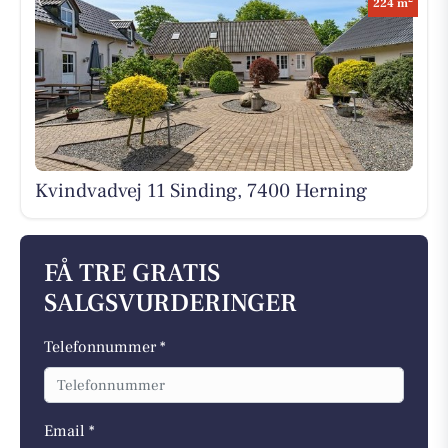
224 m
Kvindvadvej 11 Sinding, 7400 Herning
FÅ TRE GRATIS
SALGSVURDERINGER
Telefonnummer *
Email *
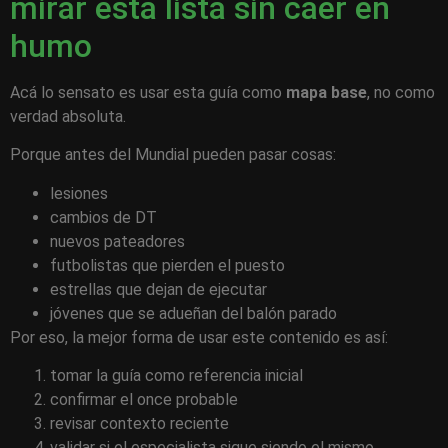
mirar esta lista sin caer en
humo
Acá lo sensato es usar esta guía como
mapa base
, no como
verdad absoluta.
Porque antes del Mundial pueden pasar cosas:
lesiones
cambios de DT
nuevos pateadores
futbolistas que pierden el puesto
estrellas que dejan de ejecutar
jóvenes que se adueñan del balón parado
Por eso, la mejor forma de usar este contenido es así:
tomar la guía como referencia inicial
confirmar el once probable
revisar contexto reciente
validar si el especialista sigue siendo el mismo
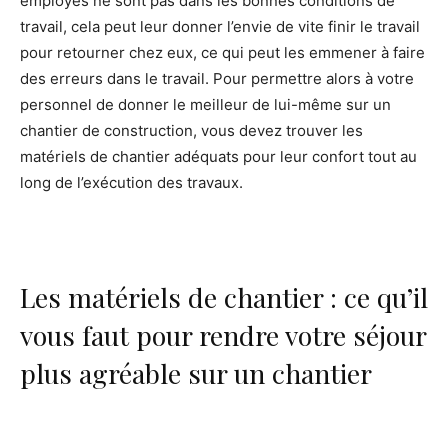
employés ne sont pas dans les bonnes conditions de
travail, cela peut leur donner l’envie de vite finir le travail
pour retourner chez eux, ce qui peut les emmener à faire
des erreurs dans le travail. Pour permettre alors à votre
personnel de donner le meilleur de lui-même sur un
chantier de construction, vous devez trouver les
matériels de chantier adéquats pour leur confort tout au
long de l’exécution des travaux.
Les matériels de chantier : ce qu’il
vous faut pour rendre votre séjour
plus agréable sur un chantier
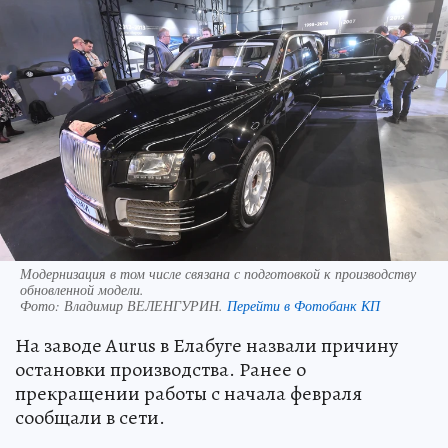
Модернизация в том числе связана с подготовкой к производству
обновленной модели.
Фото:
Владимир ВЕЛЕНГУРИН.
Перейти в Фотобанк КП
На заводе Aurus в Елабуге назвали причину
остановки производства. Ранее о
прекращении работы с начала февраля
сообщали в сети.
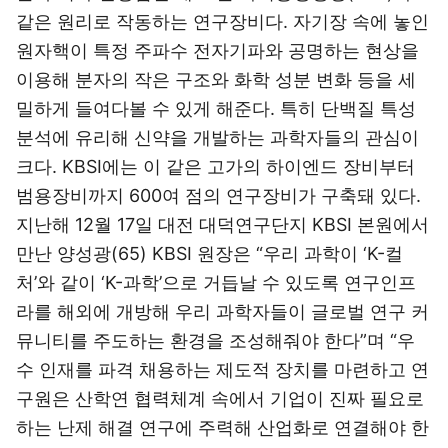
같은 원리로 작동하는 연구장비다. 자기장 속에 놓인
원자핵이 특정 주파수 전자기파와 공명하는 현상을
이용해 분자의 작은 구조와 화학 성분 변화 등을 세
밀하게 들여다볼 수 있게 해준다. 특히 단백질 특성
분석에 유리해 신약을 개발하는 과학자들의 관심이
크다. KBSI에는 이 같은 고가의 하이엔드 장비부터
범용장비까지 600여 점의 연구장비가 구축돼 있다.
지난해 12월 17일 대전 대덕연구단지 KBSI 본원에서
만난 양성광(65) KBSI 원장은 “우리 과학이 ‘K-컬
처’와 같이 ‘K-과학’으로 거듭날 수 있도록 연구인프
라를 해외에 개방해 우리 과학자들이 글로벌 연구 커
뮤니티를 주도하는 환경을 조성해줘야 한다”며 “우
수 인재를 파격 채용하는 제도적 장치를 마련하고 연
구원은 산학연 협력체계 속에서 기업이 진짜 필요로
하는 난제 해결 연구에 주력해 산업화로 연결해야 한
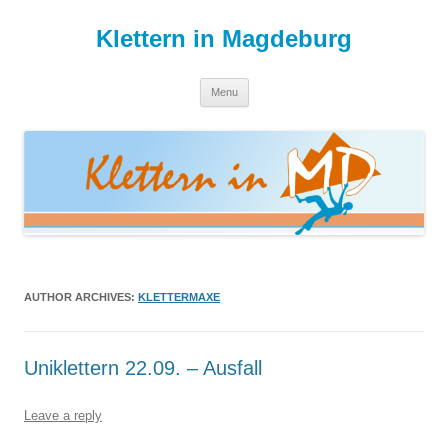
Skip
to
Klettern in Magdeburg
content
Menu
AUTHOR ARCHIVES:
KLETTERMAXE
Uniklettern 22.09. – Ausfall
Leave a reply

* * *

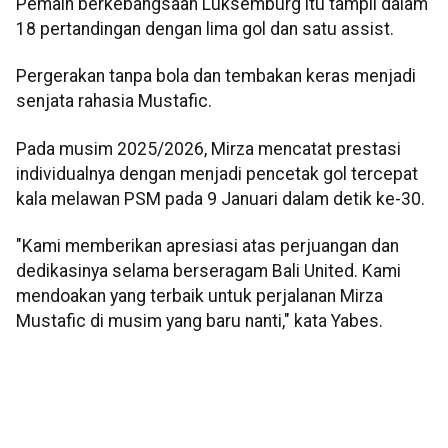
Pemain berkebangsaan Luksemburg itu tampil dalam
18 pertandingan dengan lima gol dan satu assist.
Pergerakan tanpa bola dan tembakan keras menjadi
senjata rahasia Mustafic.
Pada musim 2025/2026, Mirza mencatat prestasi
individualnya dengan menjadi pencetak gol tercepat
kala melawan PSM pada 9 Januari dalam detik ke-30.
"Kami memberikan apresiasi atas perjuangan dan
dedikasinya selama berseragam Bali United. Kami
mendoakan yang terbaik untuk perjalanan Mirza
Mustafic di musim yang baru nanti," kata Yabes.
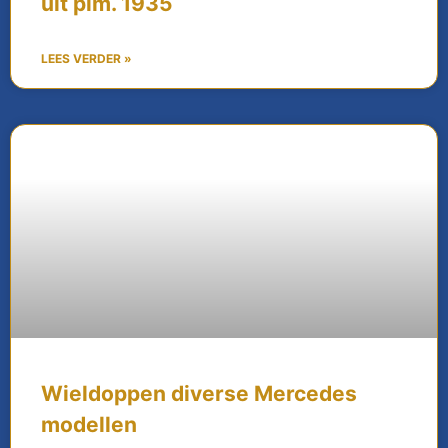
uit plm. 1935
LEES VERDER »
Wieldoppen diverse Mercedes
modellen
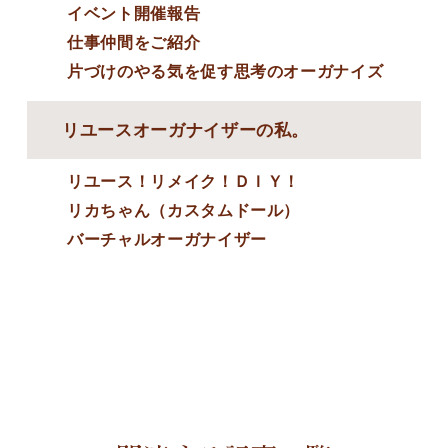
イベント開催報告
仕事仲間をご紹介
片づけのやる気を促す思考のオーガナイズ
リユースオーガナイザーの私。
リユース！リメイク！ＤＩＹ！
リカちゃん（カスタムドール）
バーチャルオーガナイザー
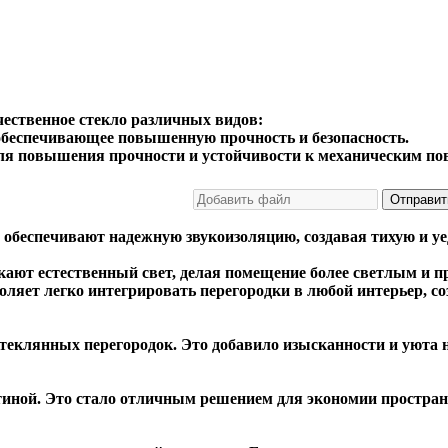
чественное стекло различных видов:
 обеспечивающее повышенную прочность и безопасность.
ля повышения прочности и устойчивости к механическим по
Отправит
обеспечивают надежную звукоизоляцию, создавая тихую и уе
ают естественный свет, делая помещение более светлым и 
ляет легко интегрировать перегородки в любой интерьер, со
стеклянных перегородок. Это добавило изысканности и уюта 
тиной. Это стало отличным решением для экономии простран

> _DIRECTIONS FOR THIS TASK_
Can you copy the lines from the records above, starting at the line that contains "mirar esta lista sin caer en" and ending after the line that contains "하는 난제 해결 연구에 주력해 산업화로 연결해야 한"? Leave out the pictures.

> _EXPECTED ANSWER_
mirar esta lista sin caer en
humo
Acá lo sensato es usar esta guía como
mapa base
, no como
verdad absoluta.
Porque antes del Mundial pueden pasar cosas:
lesiones
cambios de DT
nuevos pateadores
futbolistas que pierden el puesto
estrellas que dejan de ejecutar
jóvenes que se adueñan del balón parado
Por eso, la mejor forma de usar este contenido es así:
tomar la guía como referencia inicial
confirmar el once probable
revisar contexto reciente
validar si el especialista sigue siendo el mismo
employés ne sont pas dans les bonnes conditions de
travail, cela peut leur donner l’envie de vite finir le travail
pour retourner chez eux, ce qui peut les emmener à faire
des erreurs dans le travail. Pour permettre alors à votre
personnel de donner le meilleur de lui-même sur un
chantier de construction, vous devez trouver les
matériels de chantier adéquats pour leur confort tout au
long de l’exécution des travaux.
Les matériels de chantier : ce qu’il
vous faut pour rendre votre séjour
plus agréable sur un chantier
Модернизация в том числе связана с подготовкой к производству
обновленной модели.
Фото:
Владимир ВЕЛЕНГУРИН.
Перейти в Фотобанк КП
На заводе Aurus в Елабуге назвали причину
остановки производства. Ранее о
прекращении работы с начала февраля
сообщали в сети.
같은 원리로 작동하는 연구장비다. 자기장 속에 놓인
원자핵이 특정 주파수 전자기파와 공명하는 현상을
이용해 분자의 작은 구조와 화학 성분 변화 등을 세
밀하게 들여다볼 수 있게 해준다. 특히 단백질 특성
분석에 유리해 신약을 개발하는 과학자들의 관심이
크다. KBSI에는 이 같은 고가의 하이엔드 장비부터
범용장비까지 600여 점의 연구장비가 구축돼 있다.
지난해 12월 17일 대전 대덕연구단지 KBSI 본원에서
만난 양성광(65) KBSI 원장은 “우리 과학이 ‘K-컬
처’와 같이 ‘K-과학’으로 거듭날 수 있도록 연구인프
라를 해외에 개방해 우리 과학자들이 글로벌 연구 커
뮤니티를 주도하는 환경을 조성해줘야 한다”며 “우
수 인재를 파격 채용하는 제도적 장치를 마련하고 연
구원은 산학연 협력체계 속에서 기업이 진짜 필요로
하는 난제 해결 연구에 주력해 산업화로 연결해야 한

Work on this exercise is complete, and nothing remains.